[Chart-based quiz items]
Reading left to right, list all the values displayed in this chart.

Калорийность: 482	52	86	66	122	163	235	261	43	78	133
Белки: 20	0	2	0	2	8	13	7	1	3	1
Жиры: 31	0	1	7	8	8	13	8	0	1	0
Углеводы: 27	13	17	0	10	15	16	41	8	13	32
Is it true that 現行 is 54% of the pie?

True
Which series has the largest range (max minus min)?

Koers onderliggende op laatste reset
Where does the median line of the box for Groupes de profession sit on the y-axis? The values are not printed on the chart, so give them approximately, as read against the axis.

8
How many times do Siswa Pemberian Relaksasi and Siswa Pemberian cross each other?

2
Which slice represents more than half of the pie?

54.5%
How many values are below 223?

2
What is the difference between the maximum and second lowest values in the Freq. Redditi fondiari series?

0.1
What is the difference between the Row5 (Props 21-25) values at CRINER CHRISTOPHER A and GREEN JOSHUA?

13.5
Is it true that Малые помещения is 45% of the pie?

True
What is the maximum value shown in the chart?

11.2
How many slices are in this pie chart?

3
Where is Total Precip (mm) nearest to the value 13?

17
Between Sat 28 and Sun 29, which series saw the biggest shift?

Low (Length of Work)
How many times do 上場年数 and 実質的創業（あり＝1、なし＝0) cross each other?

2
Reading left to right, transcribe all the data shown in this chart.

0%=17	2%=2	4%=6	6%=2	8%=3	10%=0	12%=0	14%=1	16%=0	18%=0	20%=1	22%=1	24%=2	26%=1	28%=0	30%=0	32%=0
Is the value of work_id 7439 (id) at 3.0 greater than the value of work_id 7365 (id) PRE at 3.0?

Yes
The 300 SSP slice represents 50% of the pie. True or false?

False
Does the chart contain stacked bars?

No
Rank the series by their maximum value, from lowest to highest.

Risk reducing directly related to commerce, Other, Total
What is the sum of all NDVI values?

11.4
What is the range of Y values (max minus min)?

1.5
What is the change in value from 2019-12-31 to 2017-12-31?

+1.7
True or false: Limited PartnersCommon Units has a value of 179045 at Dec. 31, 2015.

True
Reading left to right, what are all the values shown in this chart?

§ Exercise prompt:
Give the number of lines in the records above that contain the string "difference", with case counting. Reply with the number only.

§ Answer space:
2